• Extract to read:

Q: Chuck, my husband doesn't believe how easily he can get sick using public restrooms or even going to the gym. I don't want to be a germophobe, but I also don't want us to bury our heads in the sand of sickness. Where's the balance? — Susie C. in Minnesota
A: The balance is found in prevention and precaution, but not in paranoia.
Obviously, I love gyms and encourage their use, and there are some health tips one can remember when training to help back away from bacteria. We're all likely to use public restrooms — if not at work, then when at play — and how we maneuver within those lavatory jungles could determine whether or not we and members in our family are ill the next week.
I recently read a great article in Men's Health by Paige Fowler, "6 Places You're Most Likely to Get Sick." Let me summarize her excellent points and add a few more of my own about how to avoid what she calls "the germiest hotspots," which just happen to be within the places we all frequent most.
—Germ hot spot No. 1: your work environment.

• Directions for this task: Continue the advice column on avoiding germs from where it stops, picking up with germ hot spot No. 1, the work environment.

• Extracted material:
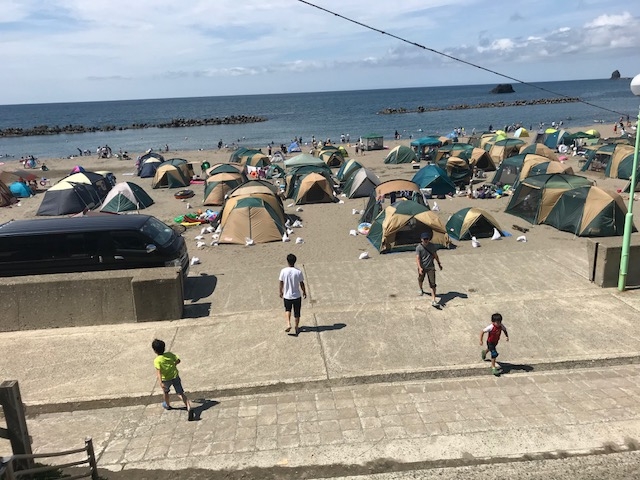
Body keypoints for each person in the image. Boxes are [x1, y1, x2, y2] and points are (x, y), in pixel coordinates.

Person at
* * *
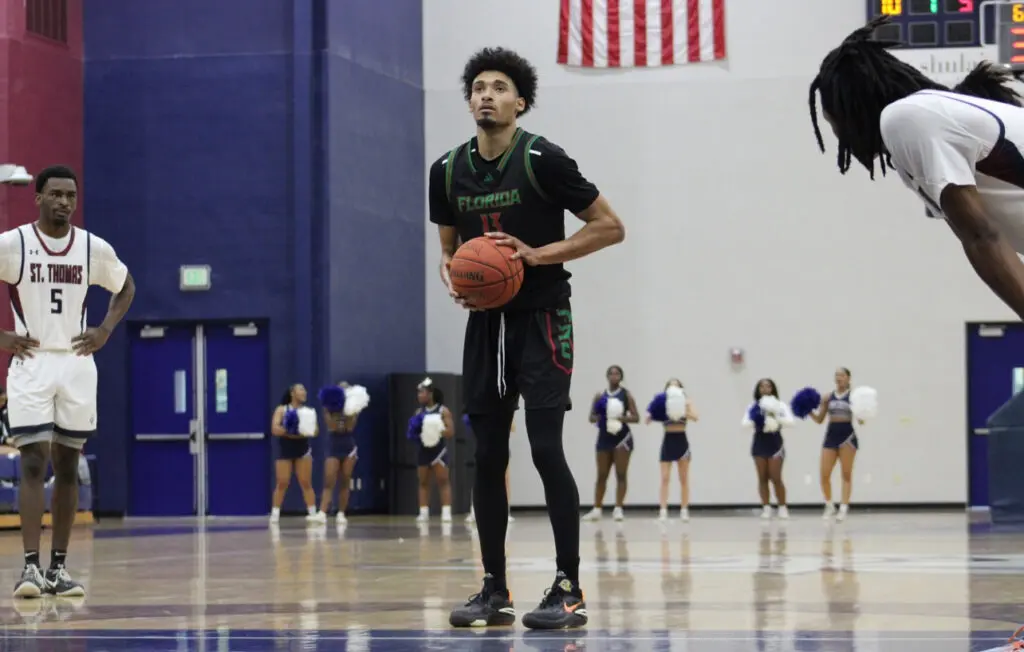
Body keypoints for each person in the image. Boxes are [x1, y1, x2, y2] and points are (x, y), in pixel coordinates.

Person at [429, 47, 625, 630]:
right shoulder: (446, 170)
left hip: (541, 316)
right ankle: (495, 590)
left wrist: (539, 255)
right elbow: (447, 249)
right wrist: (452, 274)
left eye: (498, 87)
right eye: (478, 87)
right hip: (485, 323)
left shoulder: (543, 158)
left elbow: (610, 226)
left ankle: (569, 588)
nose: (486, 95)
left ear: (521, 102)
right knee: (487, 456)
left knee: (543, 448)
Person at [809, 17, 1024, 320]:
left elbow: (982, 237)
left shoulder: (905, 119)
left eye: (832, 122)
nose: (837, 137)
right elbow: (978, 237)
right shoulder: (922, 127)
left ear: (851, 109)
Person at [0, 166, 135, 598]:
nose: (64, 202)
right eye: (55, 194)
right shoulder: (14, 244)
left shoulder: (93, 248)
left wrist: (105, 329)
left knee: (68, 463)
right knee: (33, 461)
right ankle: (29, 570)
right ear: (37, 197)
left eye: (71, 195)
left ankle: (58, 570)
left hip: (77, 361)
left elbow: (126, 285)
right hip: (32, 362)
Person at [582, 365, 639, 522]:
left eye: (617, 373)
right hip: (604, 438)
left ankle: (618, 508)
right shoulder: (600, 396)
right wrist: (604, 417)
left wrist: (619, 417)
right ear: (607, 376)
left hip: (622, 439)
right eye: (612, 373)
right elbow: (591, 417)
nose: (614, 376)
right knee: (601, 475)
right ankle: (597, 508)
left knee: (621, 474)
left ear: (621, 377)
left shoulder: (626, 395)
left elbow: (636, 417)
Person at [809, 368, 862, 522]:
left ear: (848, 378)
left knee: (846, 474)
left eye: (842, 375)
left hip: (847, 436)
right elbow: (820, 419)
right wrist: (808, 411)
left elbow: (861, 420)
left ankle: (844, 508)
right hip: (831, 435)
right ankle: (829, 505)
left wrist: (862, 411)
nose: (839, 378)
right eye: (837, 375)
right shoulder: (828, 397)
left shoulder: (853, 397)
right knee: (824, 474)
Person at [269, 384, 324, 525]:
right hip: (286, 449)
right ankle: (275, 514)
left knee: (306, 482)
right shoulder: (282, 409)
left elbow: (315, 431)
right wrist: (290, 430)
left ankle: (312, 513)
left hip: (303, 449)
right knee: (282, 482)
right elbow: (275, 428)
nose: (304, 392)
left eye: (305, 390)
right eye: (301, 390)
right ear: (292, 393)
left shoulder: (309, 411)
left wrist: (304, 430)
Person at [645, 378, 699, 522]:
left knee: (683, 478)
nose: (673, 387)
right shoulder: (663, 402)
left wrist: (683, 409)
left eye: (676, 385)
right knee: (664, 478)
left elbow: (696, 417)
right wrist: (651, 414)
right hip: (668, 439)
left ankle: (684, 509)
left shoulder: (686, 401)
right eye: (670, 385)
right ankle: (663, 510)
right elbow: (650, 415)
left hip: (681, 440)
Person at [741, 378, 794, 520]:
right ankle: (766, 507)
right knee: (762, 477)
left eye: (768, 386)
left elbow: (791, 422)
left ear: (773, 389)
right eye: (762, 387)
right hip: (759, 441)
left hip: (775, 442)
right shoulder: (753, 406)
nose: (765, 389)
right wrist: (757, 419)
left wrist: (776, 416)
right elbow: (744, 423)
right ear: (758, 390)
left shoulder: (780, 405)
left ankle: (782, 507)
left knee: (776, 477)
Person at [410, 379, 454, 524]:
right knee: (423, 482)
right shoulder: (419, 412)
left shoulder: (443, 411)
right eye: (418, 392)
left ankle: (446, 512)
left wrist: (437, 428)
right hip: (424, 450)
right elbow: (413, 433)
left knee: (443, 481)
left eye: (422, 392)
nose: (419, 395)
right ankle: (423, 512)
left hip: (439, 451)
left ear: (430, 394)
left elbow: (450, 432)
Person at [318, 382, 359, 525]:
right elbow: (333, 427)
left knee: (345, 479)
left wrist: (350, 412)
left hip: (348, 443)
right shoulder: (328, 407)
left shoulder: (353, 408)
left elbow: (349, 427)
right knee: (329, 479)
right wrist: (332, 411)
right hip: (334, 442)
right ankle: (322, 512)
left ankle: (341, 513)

• Response area:
There are two critical places at your place of employment when it comes to germs. The first is your desk, where — believe it or not — there are hundreds of times more bacteria than there are on your company's toilet seats, according to University of Arizona research.
The second area to watch out for is the break room's refrigerator door. The Academy of Nutrition and Dietetics reported that 44 percent of office refrigerators are cleaned only on a monthly basis, and 22 percent are cleaned just once a year.
Lola Stamm, an epidemiologist at the University of North Carolina, explained, "Anything that leaks or spills can become a breeding ground for bacteria." She said half of the most commonly touched surfaces in an office can become bacteria-ridden by lunchtime each day.
So though it's popular to eat in front of the computer screen, remember that even crumbs become feasts for germs, so the desk becomes your private zoo for bacteria. The solution here is to clean your keyboard, phone and desk with disinfectant wipes daily. Don't eat at your computer, or at least stand away from your desk when you do so crumbs can fall to the ground. You might even keep a can of compressed air around and blow off your desk and keyboard once a week. And when it comes to grabbing the handle on that public refrigerator door, just remember two words: paper towel.
—Germ hot spot No. 2: public restrooms.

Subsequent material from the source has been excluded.